EXERCISE BRIEF — Write the next part of the by-laws passage on stockholder meetings, continuing from its final sentence.

SOURCE PASSAGE —
Section 1.3. Notice of Meetings. Whenever stockholders are required or permitted to take any action at a meeting, a written notice of the meeting shall be given which shall state the place, if any, date and hour of the meeting, the means of remote communications, if any, by which stockholders and proxyholders may be deemed to be present in person and vote at such meeting, the record date for determining the stockholders entitled to vote at the meeting, if such date is different from the record date for determining stockholders entitled to notice of the meeting, and, in the case of a special meeting, the purpose or purposes for which the meeting is called. Unless otherwise provided by law, the written notice of any meeting shall be given not less than ten nor more than sixty days before the date of the meeting to each stockholder entitled to vote at such meeting as of the record date for determining the stockholders entitled to notice of the meeting. If mailed, such notice shall be deemed to be given when deposited in the United States mail, postage prepaid, directed to the stockholder at such stockholder’s address as it appears on the records of the Corporation. In addition, if stockholders have consented to receive notices by a form of electronic transmission, then such notice, by facsimile telecommunication, or by electronic mail, shall be deemed to be given when directed to a number or an electronic mail address, respectively, at which the stockholder has consented to receive notice. If such notice is transmitted by a posting on an electronic network together with separate notice to the stockholder of such specific posting, such notice shall be deemed to be given upon the later of (i) such posting, and (ii) the giving of such separate notice. If such notice is transmitted by any other form of electronic transmission, such notice shall be deemed to be given when directed to the stockholder. Notice shall be deemed to have been given to all stockholders of record who


share an address if notice is given in accordance with the “householding” rules set forth in the rules of the Securities and Exchange Commission under the Securities Exchange Act of 1934 (the “Exchange Act”) and Section 233 of the Delaware General Corporation Law. For purposes of these by-laws, “electronic transmission” means any form of communication, not directly involving the physical transmission of paper, that creates a record that may be retained, retrieved and reviewed by a recipient thereof, and that may be directly reproduced in paper form through an automated process.

Section 1.4. Adjournments. Any meeting of stockholders, annual or special, may be adjourned from time to time, to reconvene at the same or some other place, and notice need not be given of any such adjourned meeting if the time, place, if any, thereof, and the means of remote communications, if any, thereof are announced at the meeting at which the adjournment is taken. At the adjourned meeting the Corporation may transact any business which might have been transacted at the original meeting. If the adjournment is for more than thirty days, or if after the adjournment a new record date is fixed for the adjourned meeting, a notice of the adjourned meeting shall be given to each stockholder of record entitled to vote at the meeting.

Extracted data entries:

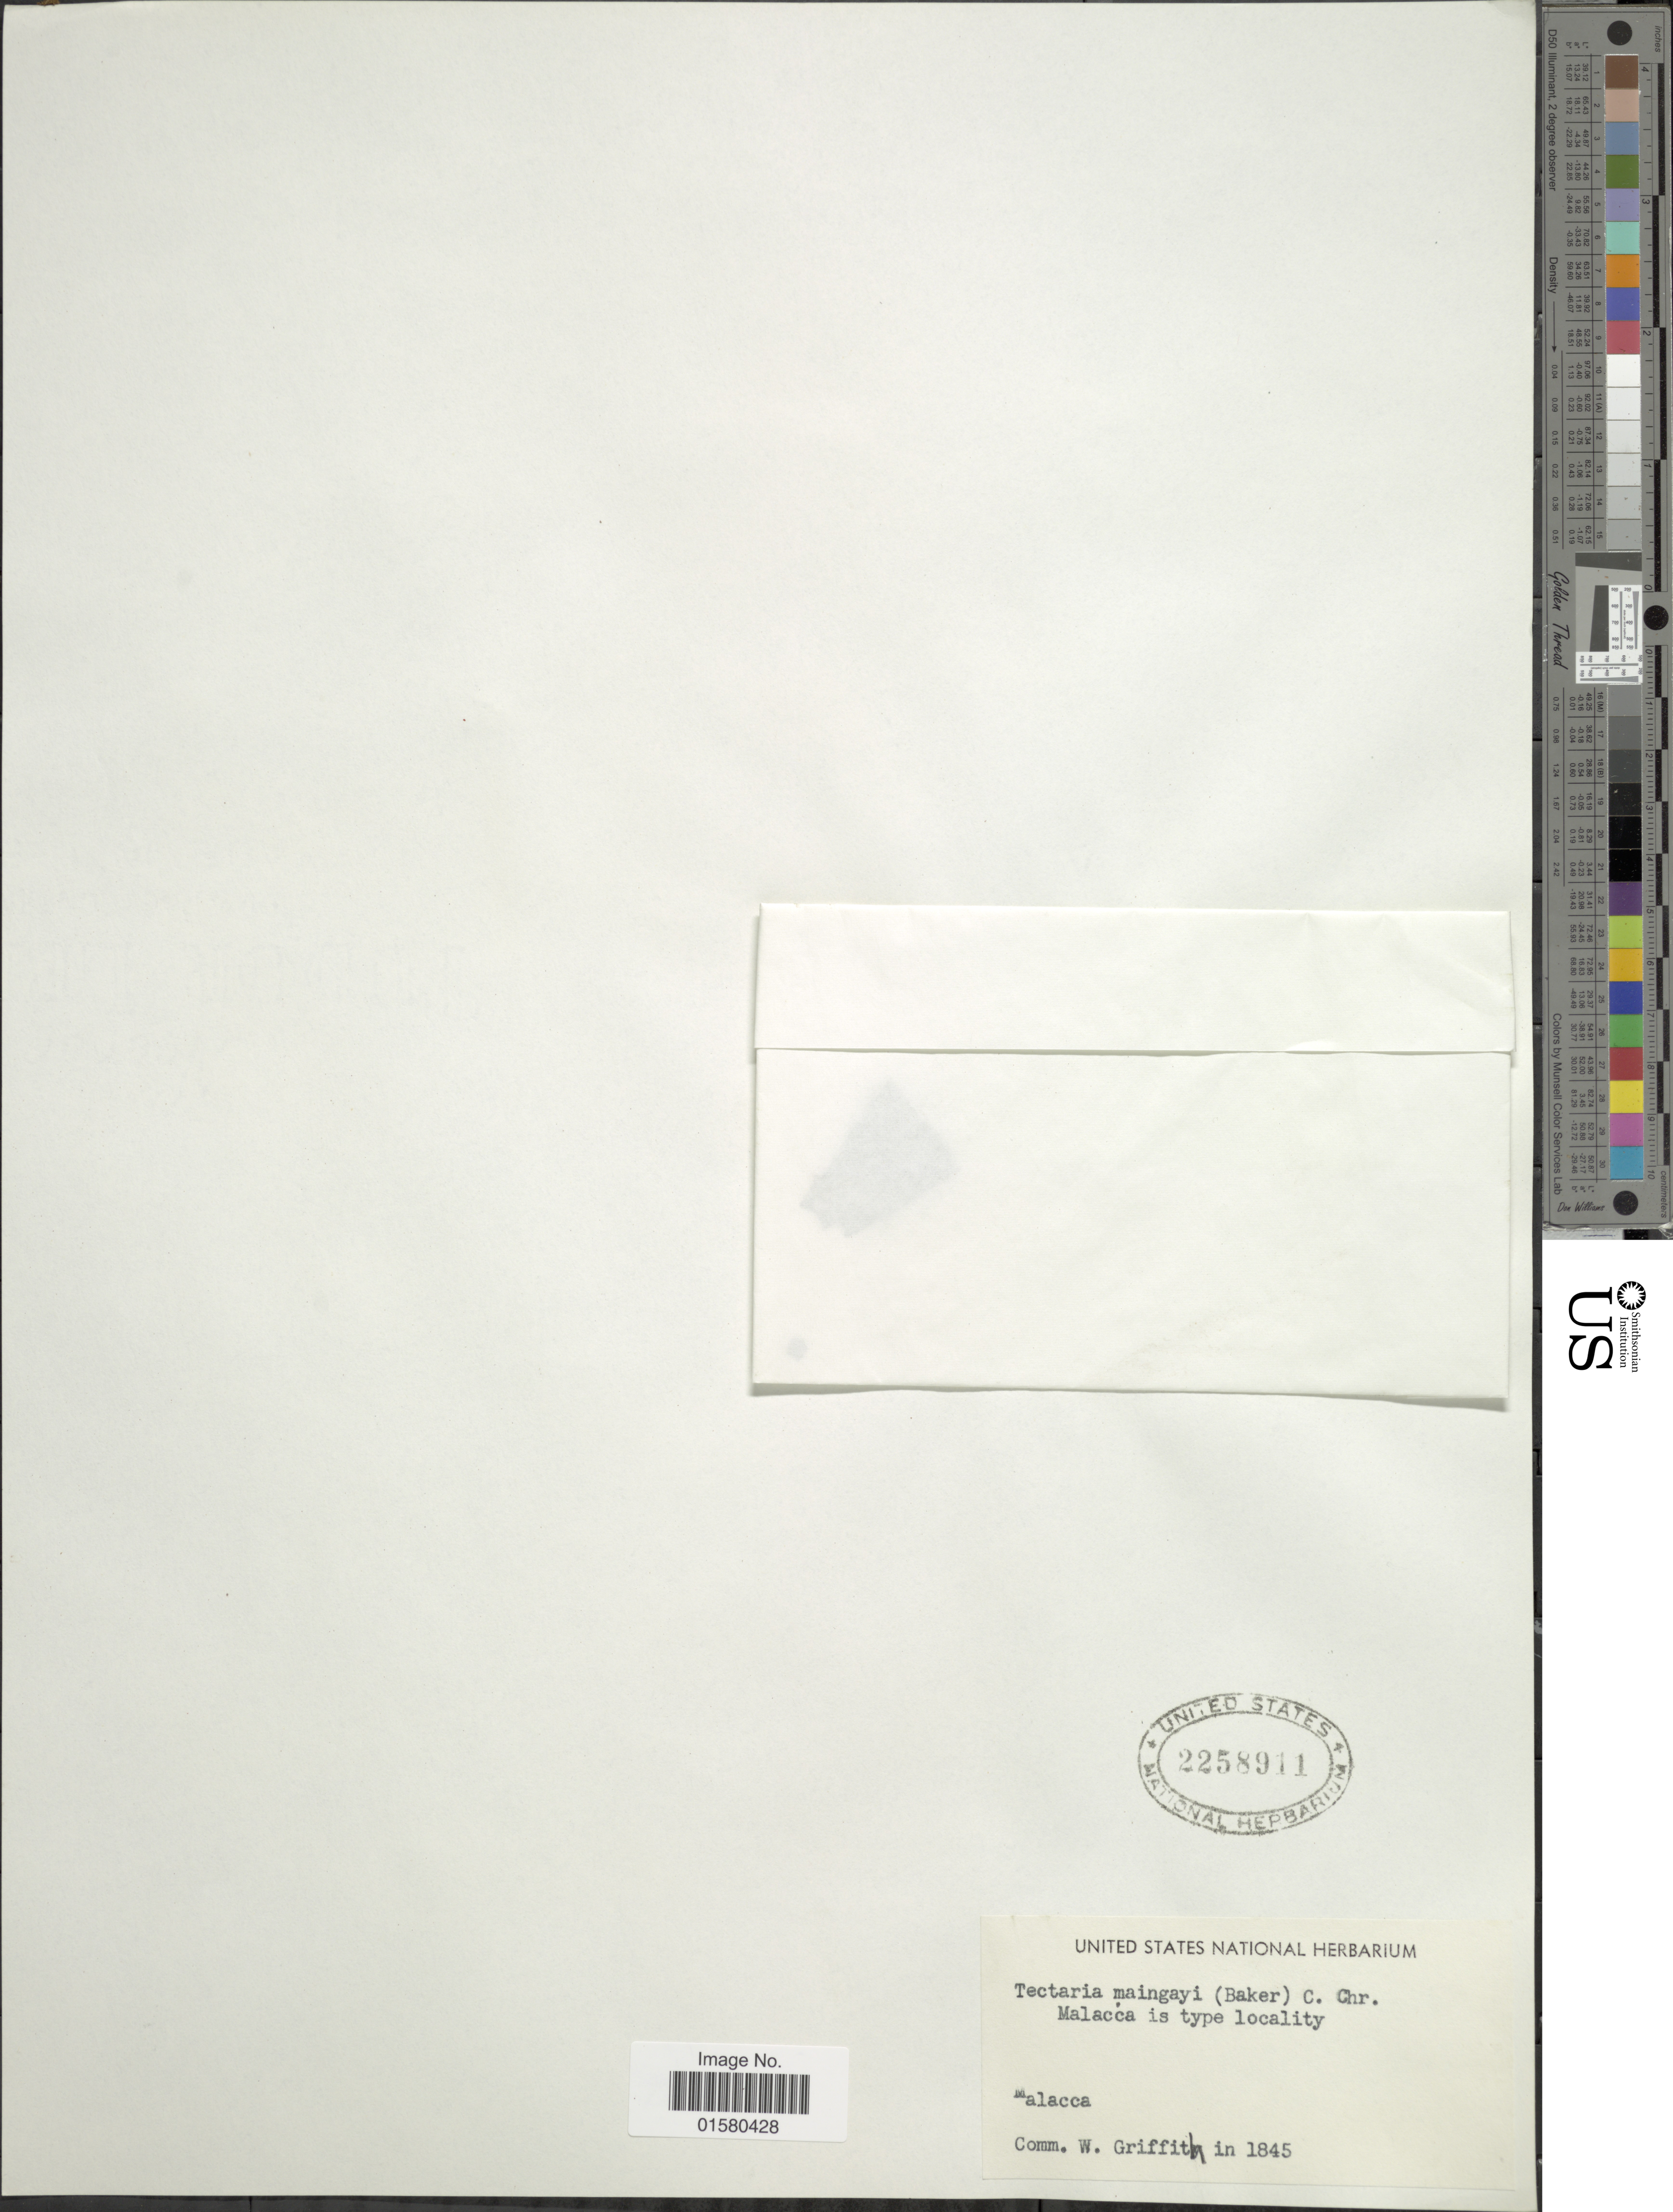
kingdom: Plantae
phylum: Tracheophyta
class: Polypodiopsida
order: Polypodiales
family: Tectariaceae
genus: Tectaria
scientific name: Tectaria semipinnata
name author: (Roxb.) C.V. Morton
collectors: U.S. National Herbarium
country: Malaysia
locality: Malacca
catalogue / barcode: US 2258911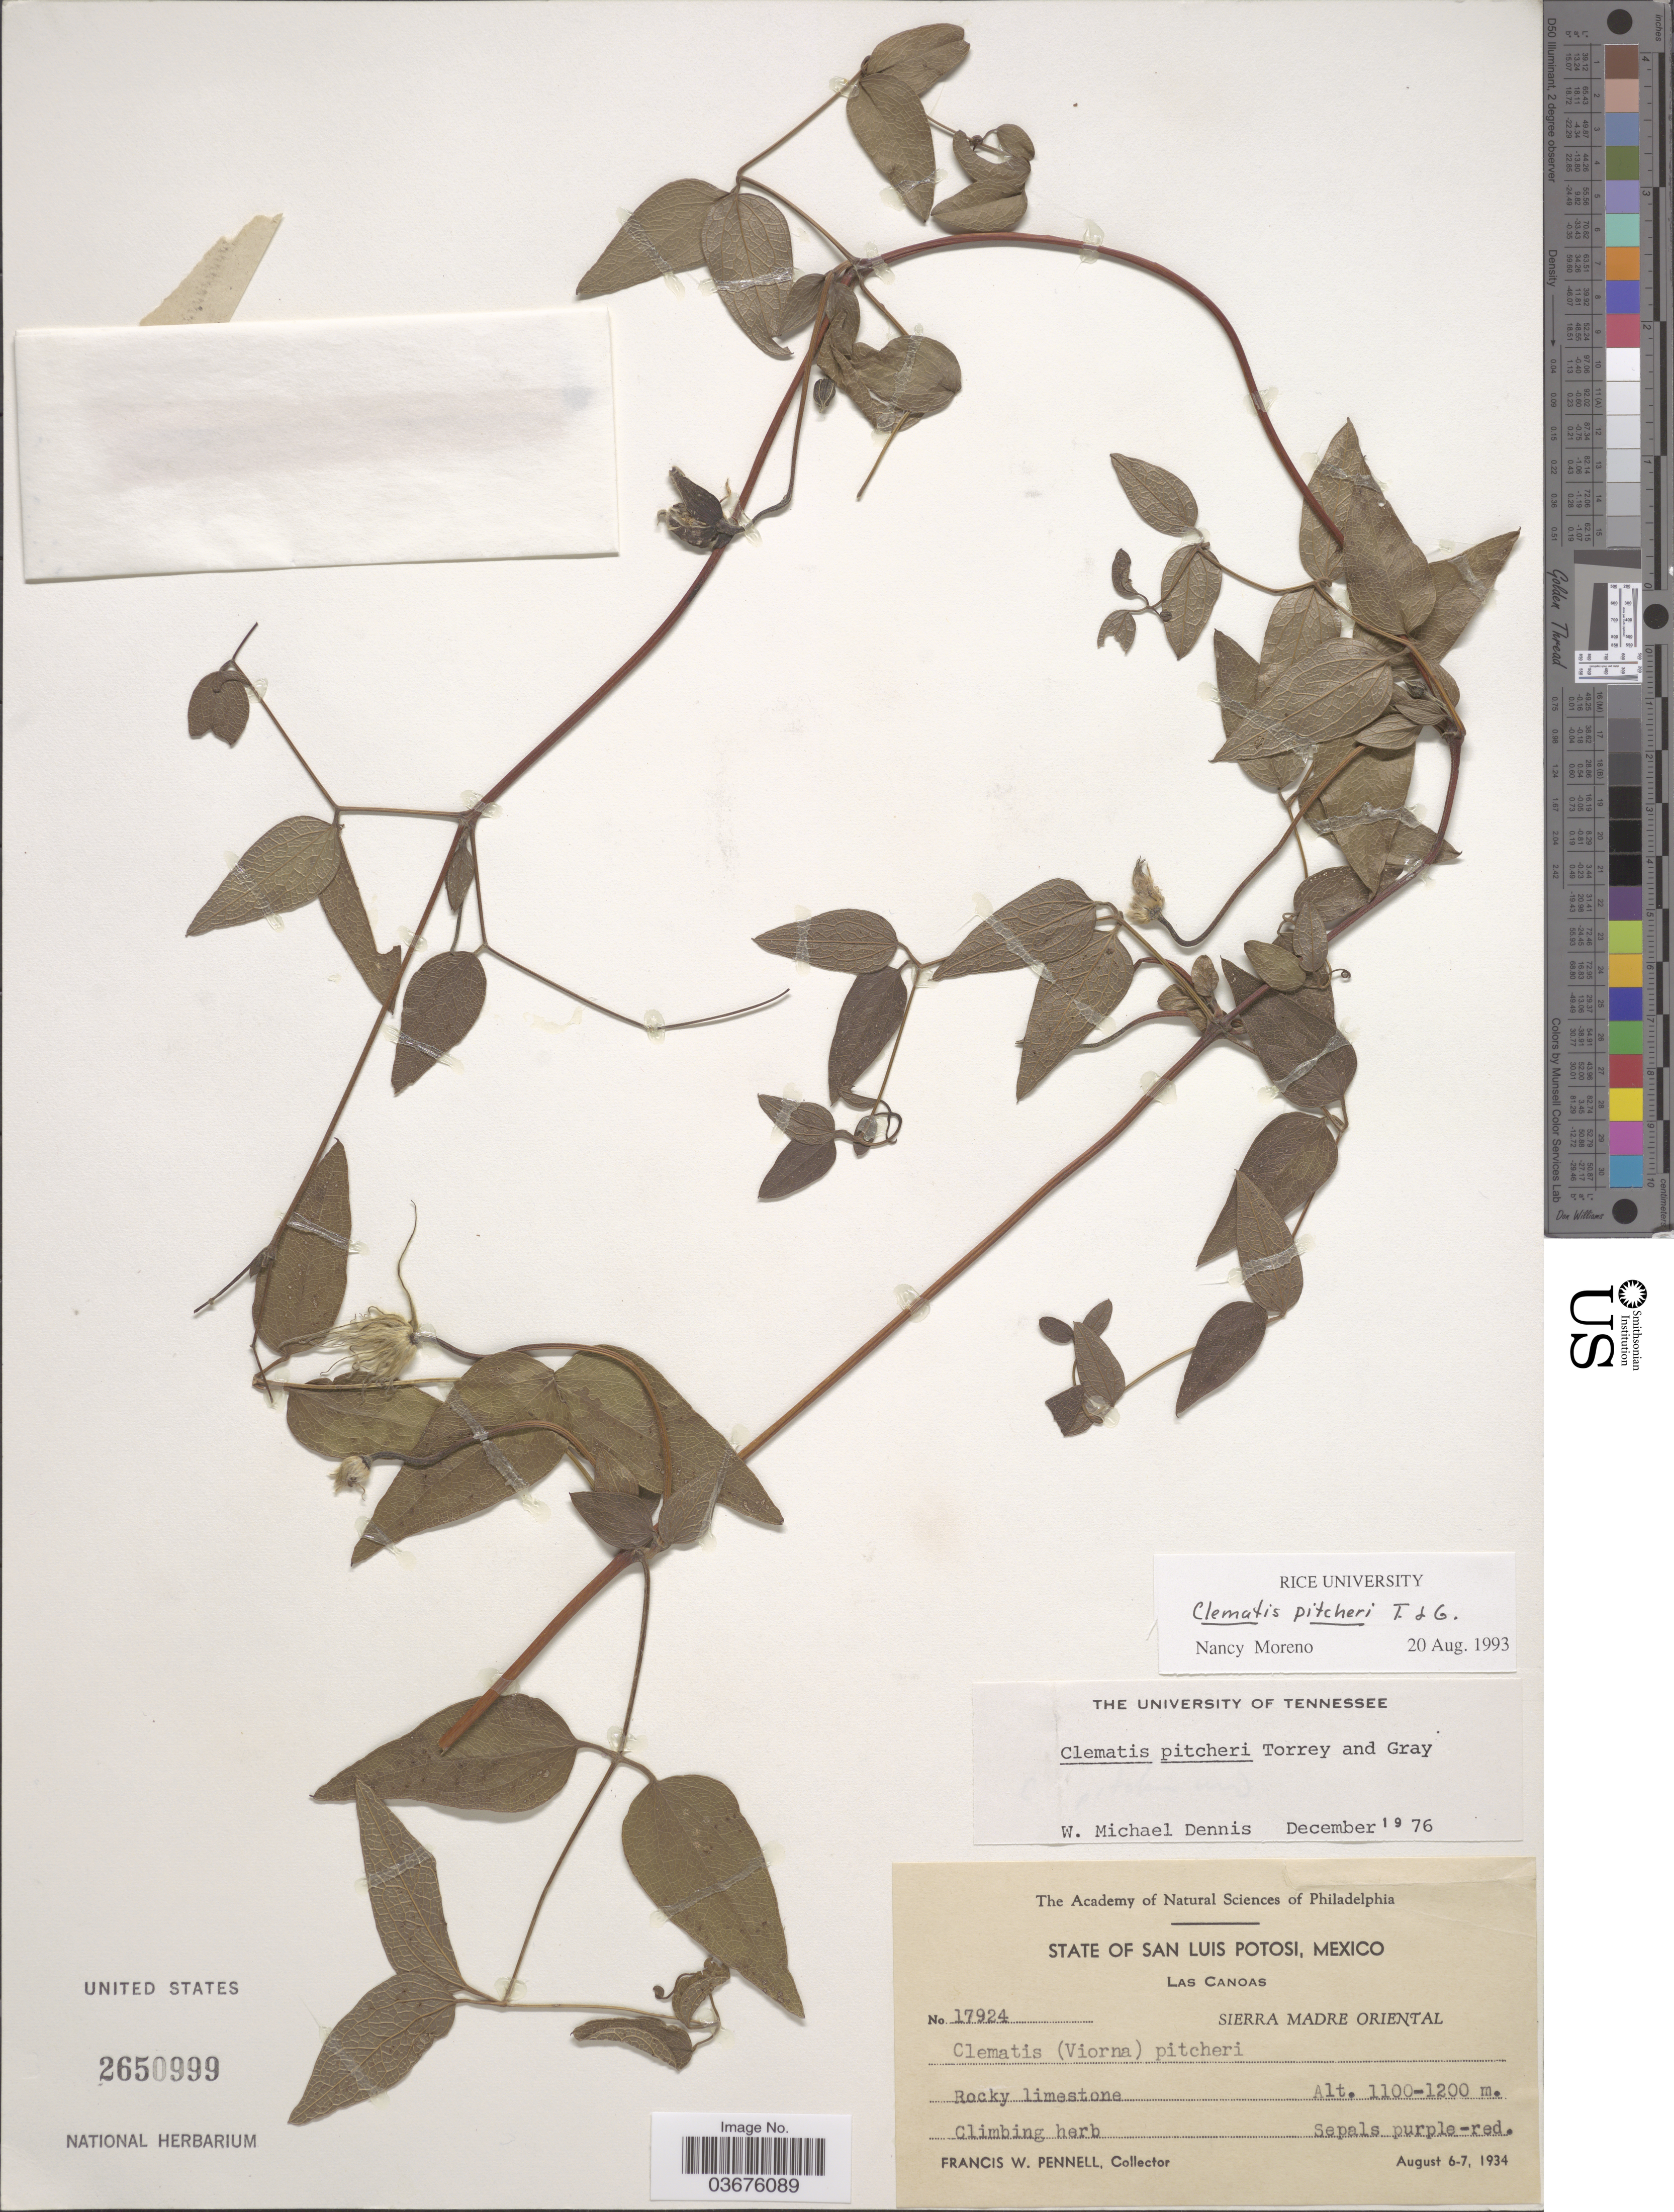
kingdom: Plantae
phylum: Tracheophyta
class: Magnoliopsida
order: Ranunculales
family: Ranunculaceae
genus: Clematis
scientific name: Clematis pitcheri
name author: Torr. & A. Gray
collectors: F. W. Pennell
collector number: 17924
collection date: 1934-08-06/1934-08-07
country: Mexico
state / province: San Luis Potosí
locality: Las Canoas. Sierra Madre Oriental.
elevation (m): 1100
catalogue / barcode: US 2650999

TASK OUTPUT —
Section 1.5. Quorum. At each meeting of stockholders, except where otherwise provided by law or the certificate of incorporation or these by-laws, the holders of a majority of the outstanding shares of stock entitled to vote on a matter at the meeting, present in person or represented by proxy, shall constitute a quorum. In the absence of a quorum of the holders of any class of stock entitled to vote on a matter, either (i) the holders of such class so present or represented may, by majority vote, adjourn the meeting of such class from time to time in the manner provided by Section 1.4 of these by-laws until a quorum of such class shall be so present or represented or (ii), the Chairperson of the meeting may on his or her own motion adjourn the meeting from time to time in the manner provided by Section 1.4 of these by-laws until a quorum of such class shall be so present and represented without the approval of the stockholders who are present in person or represented by proxy and entitled to vote, without notice other than announcement at the meeting. Shares of its own capital stock belonging on the record date for determining stockholders entitled to vote at the meeting to the Corporation or to another corporation, if a majority of the shares entitled to vote in the election of directors of such other corporation is held, directly or indirectly, by the Corporation, shall neither be entitled to vote nor be counted for quorum purposes; provided, however, that the foregoing shall not limit the right of the Corporation to vote stock, including but not limited to its own stock, held by it in a fiduciary capacity.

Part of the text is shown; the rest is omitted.